There is a clean test for sufficiency, the factorization criterion: T is sufficient for theta exactly when the likelihood splits as L(theta) = g(T(x), theta) * h(x), where h does not involve theta. In words, theta touches the data only through T. This is not mere tidiness; it is data compression with a guarantee. A million coin flips collapse to a single count, a sample from a normal collapses to just the sum and the sum of squares — and the guarantee is that no estimator built from the raw data can beat one built from the sufficient summary. Sufficiency tells you the smallest honest description of your data for the question at hand.

One honest caveat: sufficiency is always relative to a model. The count k is sufficient for the bias of a coin only if you have already committed to the model 'independent flips with a fixed p'. If you suspect the coin's bias drifts over time, the order suddenly matters again and k is no longer sufficient. A sufficient statistic compresses everything the model says is relevant — and nothing about whether the model is right in the first place.

The bootstrap: a thousand worlds from one dataset

Maximum likelihood hands you a single number; the sampling distribution tells you how much it would wobble — but computing that wobble usually needs a formula, and for a fancy estimator (the median, a ratio, a trimmed mean) the formula may be hopeless.
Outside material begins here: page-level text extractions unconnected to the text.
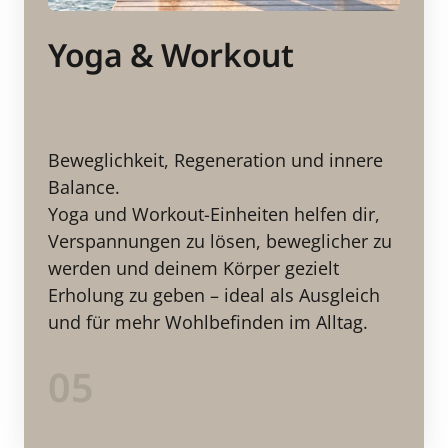
Yoga & Workout
Beweglichkeit, Regeneration und innere 
Balance.

Yoga und Workout-Einheiten helfen dir, 
Verspannungen zu lösen, beweglicher zu 
werden und deinem Körper gezielt 
Erholung zu geben – ideal als Ausgleich 
und für mehr Wohlbefinden im Alltag.
05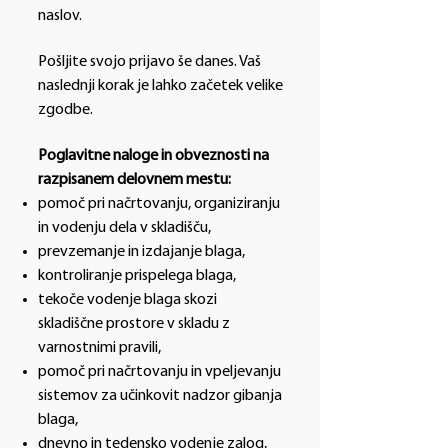
naslov.
Pošljite svojo prijavo še danes. Vaš
naslednji korak je lahko začetek velike
zgodbe.
Poglavitne naloge in obveznosti na
razpisanem delovnem mestu:
pomoč pri načrtovanju, organiziranju
in vodenju dela v skladišču,
prevzemanje in izdajanje blaga,
kontroliranje prispelega blaga,
tekoče vodenje blaga skozi
skladiščne prostore v skladu z
varnostnimi pravili,
pomoč pri načrtovanju in vpeljevanju
sistemov za učinkovit nadzor gibanja
blaga,
dnevno in tedensko vodenje zalog,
The bootstrap is the gloriously simple workaround, and it leans on exactly the Monte Carlo thinking from guides 2 and 3 of this rung. The trick: you cannot resample from the true population, because you do not have it — but your sample is your best picture of that population. So treat the sample as if it were the population, and draw new samples from it.

Start with your one real sample of size n. From it, draw n points at random with replacement — a bootstrap sample (some originals appear twice, some not at all).
Compute your estimator (mean, median, whatever you care about) on that bootstrap sample. Record the number.
Repeat the resample-and-compute thousands of times. You now have thousands of estimator values.
The spread of those values approximates the sampling distribution: their standard deviation is the standard error, and their 2.5th and 97.5th percentiles give a 95% confidence interval.
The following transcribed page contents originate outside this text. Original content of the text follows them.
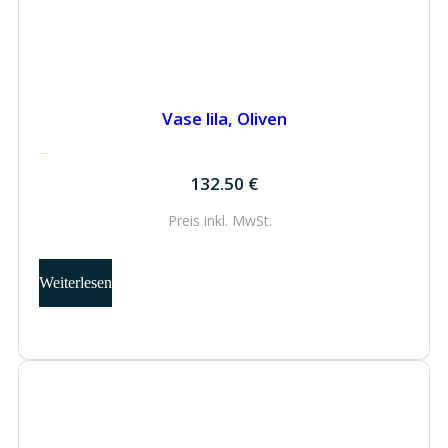
Vase lila, Oliven
132.50
€
132.50
€
Preis inkl.
MwSt.
Weiterlesen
It feels like cheating — pulling extra information out of thin air — but it is not. Resampling with replacement does not invent new facts; it reveals how unstable your estimator already is by replaying the one piece of randomness you can see, namely which points happened to land in your sample. Be honest about the limits, though. The bootstrap is only as good as the assumption that your sample resembles the population, so it struggles with tiny samples and with quantities that depend on rare extremes — the maximum of a distribution, for instance, can never exceed the largest value you actually observed, so the bootstrap systematically understates the tail. It is a brilliant default, not a universal solvent.

Two roads up the same mountain

You now hold both halves of statistics. The frequentist road, traveled in this guide, fixes theta as an unknown constant and treats the data as random: maximum likelihood, standard errors, the bootstrap, and the confidence interval, whose honest reading is subtle — '95% of intervals built this way would cover the true theta', not 'there is a 95% chance theta lies in this one interval'. The Bayesian road, from guide 1, treats theta itself as a random variable with a prior, updates it with the likelihood, and reports a credible interval, which you genuinely may read as 'theta lies here with probability 0.95'. The two answers often nearly coincide with lots of data, and diverge most when data is scarce and the prior speaks loudly.

Step back and admire how little new machinery this took. Estimators are random variables; their behavior is governed by the law of large numbers and the central limit theorem; likelihood is just a density read backward; sufficiency is a conditional-distribution statement; the bootstrap is Monte Carlo applied to your own sample. Every tool in this guide is a probability idea you already met, merely pointed at the inverse question. That is the real lesson of the bridge: statistics is not a separate subject bolted onto probability — it is probability, run in reverse, with the courage to admit that the model is the thing we do not know.